RLG Ja, denn bisher war es die Vergangenheit.
ßilberling Ach, aber was auch schon ist neu? Auf dieser Welt?
RLG Schon gut; nun landen wir in die Gegenwart.
ßilberling Frei nach dem Motto?
RLG Vor zwei Tagen.
ßilberling Also vorgestern, nach Adam Riese.
RLG Die Welt noch heil und halbwegs in Ordnung. Aber dann.
ßilberling Ein neuer Einsatz braucht das Land, findest du nicht?

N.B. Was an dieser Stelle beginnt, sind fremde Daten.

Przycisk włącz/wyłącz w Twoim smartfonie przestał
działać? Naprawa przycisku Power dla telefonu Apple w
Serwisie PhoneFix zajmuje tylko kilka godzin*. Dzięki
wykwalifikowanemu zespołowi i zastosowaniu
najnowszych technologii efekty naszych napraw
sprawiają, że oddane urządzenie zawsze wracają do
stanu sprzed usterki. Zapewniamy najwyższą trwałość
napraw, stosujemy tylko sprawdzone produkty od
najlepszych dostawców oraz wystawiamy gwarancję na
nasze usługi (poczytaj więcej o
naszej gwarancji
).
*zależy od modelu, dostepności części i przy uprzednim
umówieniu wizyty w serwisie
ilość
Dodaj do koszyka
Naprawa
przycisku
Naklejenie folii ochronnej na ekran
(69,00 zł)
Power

RLG Und Widerstand scheint zwecklos zu sein.
RLG, ßilberling Hach.
Neuer Kontostand: ein ßilberling, ein Ende
Blatt 16: Vorgestern also
Das Lindenbankhaus – Ihre Andere Bank
Auszug 35 159 23 5, Blatt 16
Aktueller Kontostand: ein ßilberling, ein Ende
RLG Vorgestern also! Ein völlig normaler Arbeitstag eigentlich, bei näherer Betrachtung. Ach, wenn es nur dabeigeblieben wäre. Nein, einen Lauf hat es genommen, ein Unglück nach dem anderen.
ßilberling Selbst wenn man nicht so gewollt hätte?

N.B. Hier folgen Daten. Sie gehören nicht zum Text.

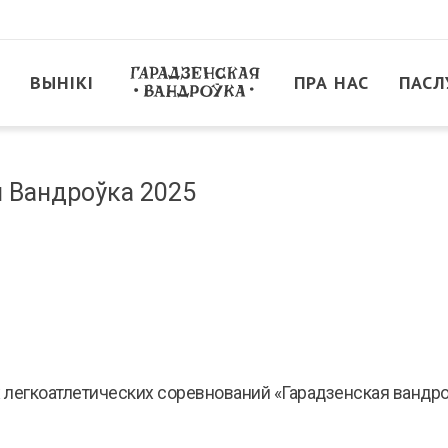
ВЫНІКІ
ПРА НАС
ПАСЛ
я Вандроўка 2025
х легкоатлетических соревнований «Гарадзенская вандро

RLG Hach, mein ßilberling, hach. Nicht weit von der Werkstatt waren sie nämlich gerade beim Renovieren einer schmucken Altbauwohnung gewesen, am frühen Morgen war Radius Lehr mit einem quietschenden Leiterwagen vorgefahren, oder war es nicht so, dass eigentlich nur noch letzte Aufräumarbeiten vorzunehmen waren? Doch, doch, immerhin, zunächst Pinsel und Eimer eingesammelt und runtergetragen, Tapetenrollen, oder besser gesagt, was davon übriggeblieben, das Zuklappen der Tische nicht zu vergessen, und die zusammengekehrten Schnipsel und Abfälle blauen Müllsäcken zugefügt. Nach dem Verscharren auf dem Leiterwagen hatte dann nur noch der Boden der Wohnung geschrubbt zu werden, blitzblank wohlgemerkt, von einen jeglichen Farben – und Leimresten freigemacht. Kurz vor Mittag so gut wie fertig mit allem, unterwegs schnell noch das eingesammelte Leergut beim Tankwart Tunkel abgegeben. Gegen ein ordentliches Pfandgeld, denn war während dem Aufenthalt nicht immerhin ordentlich was zusammen gekommen; in der Werkstatt schließlich die Münzen in eine auf einem Regal zwischen einen hundertprozentig hoffnungslos verkratzten Erste – Hilfe – Kasten und einem völlig vergilbten Leitfaden für das Ausüben des Malerhandwerks rankende Blechdose zugefügt, worauf auf einem verdreckten Heftpflaster ein mit hellblauer Kugelschreibermine gekrakeltes Wort gekrakelt worden war, welches bei gutem Willen als „Kaffee“ entzifferbar. Kein Zweifel, und gekrakelt kein Ausdruck, beileibe nicht, ja, ist dem Ganzen nicht so gewesen?